No Escape From History
It has been enlightening to watch this entire spectacle play out over the past week.
It has indeed. Remarkably, comments that acknowledge verifiable history are treated as controversial. Meanwhile the complete denial of this history, both recent and long past, has been accepted as reasonable instead of being greeted with the universal derision and laughter it deserves. Other than David Brooks, has anyone on the right simply acknowledged the accuracy of President Obama’s remarks.

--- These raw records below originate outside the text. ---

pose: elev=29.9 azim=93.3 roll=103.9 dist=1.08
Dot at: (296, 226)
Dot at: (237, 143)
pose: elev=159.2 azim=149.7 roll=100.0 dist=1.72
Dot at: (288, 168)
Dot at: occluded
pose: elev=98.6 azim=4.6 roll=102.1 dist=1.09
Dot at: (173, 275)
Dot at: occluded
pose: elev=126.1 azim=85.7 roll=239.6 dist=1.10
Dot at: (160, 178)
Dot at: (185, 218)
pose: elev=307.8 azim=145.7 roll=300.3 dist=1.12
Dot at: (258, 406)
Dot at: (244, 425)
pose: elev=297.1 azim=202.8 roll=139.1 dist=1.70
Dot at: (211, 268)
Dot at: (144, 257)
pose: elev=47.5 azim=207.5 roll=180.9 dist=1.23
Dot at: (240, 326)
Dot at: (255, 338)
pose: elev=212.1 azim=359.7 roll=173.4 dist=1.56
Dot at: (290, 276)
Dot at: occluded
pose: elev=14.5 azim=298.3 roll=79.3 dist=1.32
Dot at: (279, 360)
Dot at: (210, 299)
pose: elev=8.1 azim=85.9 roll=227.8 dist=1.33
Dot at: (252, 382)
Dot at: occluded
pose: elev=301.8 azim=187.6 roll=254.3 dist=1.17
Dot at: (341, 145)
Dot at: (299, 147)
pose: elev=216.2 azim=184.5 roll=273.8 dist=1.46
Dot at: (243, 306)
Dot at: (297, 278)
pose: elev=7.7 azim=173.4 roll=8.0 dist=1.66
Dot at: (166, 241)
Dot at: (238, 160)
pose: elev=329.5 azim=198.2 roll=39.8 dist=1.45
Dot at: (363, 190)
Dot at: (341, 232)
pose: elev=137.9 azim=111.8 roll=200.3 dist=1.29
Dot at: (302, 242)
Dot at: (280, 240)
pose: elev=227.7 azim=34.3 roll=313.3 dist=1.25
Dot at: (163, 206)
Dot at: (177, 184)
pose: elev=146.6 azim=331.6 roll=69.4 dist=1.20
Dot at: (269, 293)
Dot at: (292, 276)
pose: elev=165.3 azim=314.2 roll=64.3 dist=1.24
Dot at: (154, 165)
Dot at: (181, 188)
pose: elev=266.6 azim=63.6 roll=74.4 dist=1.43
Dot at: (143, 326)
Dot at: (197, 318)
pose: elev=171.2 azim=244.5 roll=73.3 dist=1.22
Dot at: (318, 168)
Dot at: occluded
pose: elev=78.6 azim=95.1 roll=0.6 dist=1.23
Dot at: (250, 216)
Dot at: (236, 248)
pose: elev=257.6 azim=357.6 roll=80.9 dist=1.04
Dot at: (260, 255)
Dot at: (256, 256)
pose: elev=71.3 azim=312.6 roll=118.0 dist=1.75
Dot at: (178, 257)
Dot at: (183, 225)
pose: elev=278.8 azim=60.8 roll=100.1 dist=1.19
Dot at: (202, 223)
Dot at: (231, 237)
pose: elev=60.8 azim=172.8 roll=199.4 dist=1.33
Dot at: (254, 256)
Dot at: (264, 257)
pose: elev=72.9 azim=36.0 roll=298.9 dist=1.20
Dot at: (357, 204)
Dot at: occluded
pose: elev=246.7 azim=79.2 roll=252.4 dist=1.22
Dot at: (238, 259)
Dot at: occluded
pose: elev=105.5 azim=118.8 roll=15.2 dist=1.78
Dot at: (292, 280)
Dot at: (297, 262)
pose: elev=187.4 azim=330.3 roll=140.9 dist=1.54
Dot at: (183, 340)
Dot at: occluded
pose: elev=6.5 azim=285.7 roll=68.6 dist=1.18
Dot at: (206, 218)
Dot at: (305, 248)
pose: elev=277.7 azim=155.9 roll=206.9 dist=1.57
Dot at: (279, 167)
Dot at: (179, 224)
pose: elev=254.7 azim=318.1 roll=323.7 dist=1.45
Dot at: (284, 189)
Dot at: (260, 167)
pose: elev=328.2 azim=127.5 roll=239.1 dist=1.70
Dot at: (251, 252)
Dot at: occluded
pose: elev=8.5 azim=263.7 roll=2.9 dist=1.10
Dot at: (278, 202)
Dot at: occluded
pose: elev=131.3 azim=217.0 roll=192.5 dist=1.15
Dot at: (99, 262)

From earlier in the piece:
Ross [Douthat] is disturbed to see the president drawing an “implied equivalence” between the barbarism of ISIS and the “the incredibly complicated multi-century story of medieval Christendom’s conflict with Islam.” This will not do. The present conflict in the Middle East is also an “incredibly complicated multi-century story.” And yet that fact does not (and should not) prevent Ross from drawing conclusions about the morality of burning a man to death in the name of God. The president’s comments are no different: “During the Crusades and the Inquisition, people committed terrible deeds in the name of Christ.” This is a manifestly true statement—just as true as: “During the Middle East conflict, people committed terrible deeds in the name of Allah.”
[…]
Beneath Ross’s claim of “incredible” complication is a plea for context and nuance on behalf of the murderers of Jews—one he does not make on behalf of ISIS.
The expectation always seems to be that Christianity (or America, the country supposedly founded on it) should never be judged by the standards to which other religions, countries, or cultures are held. Or more simply, Christianity and America should never be judged.